### Exercise brief
One line at a time, check the entries below for the word "brut", and copy each line that has it.

(Saved entries)
· · · ·

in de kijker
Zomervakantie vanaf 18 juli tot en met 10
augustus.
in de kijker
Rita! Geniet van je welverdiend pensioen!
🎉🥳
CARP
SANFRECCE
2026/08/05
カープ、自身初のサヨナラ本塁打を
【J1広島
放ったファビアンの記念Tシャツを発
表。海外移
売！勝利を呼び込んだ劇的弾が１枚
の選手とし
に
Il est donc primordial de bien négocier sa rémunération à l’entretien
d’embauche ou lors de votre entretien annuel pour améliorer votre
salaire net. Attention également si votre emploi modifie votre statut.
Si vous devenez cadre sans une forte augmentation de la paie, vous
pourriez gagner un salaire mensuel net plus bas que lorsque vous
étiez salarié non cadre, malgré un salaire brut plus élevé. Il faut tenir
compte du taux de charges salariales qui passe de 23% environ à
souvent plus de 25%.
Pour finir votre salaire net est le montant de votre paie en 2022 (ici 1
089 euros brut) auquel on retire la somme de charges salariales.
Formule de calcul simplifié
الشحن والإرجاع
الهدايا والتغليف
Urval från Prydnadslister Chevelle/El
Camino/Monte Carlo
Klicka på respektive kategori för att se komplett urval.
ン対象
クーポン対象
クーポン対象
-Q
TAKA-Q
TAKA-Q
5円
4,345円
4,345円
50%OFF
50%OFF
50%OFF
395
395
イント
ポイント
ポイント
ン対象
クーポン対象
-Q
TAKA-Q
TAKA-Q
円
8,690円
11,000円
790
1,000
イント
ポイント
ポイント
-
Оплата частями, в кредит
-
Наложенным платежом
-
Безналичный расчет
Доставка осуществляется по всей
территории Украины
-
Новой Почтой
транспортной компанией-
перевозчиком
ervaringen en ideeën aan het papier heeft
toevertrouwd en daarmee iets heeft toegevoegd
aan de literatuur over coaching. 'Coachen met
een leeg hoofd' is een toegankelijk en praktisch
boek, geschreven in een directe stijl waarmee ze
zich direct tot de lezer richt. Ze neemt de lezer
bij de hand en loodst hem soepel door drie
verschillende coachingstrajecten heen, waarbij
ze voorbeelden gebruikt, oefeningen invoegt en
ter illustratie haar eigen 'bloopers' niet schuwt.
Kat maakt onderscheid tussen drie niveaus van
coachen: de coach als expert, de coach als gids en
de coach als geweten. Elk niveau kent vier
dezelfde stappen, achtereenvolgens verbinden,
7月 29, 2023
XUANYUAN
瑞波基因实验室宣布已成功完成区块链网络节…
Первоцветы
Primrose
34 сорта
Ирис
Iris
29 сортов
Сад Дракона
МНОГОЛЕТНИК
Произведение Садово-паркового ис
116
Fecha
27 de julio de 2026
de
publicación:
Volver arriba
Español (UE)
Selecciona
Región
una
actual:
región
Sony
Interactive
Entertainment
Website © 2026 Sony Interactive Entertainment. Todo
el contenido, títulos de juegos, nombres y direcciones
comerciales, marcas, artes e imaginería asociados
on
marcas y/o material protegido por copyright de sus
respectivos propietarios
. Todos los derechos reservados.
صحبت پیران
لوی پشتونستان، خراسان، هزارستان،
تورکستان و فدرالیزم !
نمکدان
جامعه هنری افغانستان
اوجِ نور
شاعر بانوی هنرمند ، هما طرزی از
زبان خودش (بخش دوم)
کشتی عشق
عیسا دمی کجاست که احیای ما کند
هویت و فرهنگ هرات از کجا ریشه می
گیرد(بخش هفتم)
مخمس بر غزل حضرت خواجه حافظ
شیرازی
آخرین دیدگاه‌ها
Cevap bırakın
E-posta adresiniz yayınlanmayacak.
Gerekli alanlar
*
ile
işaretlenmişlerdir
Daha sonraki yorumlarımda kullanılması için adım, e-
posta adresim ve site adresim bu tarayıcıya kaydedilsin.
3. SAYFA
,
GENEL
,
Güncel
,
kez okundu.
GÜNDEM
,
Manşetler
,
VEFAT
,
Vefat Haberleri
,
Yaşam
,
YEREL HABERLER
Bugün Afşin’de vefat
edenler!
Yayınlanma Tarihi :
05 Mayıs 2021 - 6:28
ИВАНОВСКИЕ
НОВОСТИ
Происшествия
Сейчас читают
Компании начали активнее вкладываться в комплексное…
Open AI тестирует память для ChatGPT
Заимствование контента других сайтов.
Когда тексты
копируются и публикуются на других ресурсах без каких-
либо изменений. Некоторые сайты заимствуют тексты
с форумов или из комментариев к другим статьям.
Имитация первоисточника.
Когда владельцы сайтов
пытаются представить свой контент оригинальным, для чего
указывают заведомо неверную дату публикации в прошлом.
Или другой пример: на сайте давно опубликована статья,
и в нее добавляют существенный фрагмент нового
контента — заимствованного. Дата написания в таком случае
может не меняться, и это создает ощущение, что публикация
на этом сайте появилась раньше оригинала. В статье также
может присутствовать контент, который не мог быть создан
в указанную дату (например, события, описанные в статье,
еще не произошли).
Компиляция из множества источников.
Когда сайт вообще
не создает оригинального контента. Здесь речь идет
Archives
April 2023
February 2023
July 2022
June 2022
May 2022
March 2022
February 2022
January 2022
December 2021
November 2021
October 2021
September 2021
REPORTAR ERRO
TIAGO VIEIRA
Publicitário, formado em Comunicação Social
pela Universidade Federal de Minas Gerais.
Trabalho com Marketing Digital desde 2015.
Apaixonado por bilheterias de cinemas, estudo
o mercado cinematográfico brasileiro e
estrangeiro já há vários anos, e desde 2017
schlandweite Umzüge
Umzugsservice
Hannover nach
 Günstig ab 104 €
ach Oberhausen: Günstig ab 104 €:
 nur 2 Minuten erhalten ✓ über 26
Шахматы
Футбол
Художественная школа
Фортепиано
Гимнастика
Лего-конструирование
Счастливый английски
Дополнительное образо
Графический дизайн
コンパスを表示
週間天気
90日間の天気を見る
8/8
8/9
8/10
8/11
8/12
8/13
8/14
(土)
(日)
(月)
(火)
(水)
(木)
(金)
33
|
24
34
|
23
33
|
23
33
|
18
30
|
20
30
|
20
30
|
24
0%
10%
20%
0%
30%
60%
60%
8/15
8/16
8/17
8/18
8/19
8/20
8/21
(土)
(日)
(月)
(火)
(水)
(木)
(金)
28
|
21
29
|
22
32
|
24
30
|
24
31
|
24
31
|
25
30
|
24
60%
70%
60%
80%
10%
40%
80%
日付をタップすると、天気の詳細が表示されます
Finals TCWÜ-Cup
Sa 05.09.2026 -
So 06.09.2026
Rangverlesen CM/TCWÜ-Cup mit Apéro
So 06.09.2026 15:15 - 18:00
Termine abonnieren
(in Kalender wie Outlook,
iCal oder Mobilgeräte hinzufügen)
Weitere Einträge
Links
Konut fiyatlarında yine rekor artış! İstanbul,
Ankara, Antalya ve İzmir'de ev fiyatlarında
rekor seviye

· · · ·

### Response below
étiez salarié non cadre, malgré un salaire brut plus élevé. Il faut tenir
089 euros brut) auquel on retire la somme de charges salariales.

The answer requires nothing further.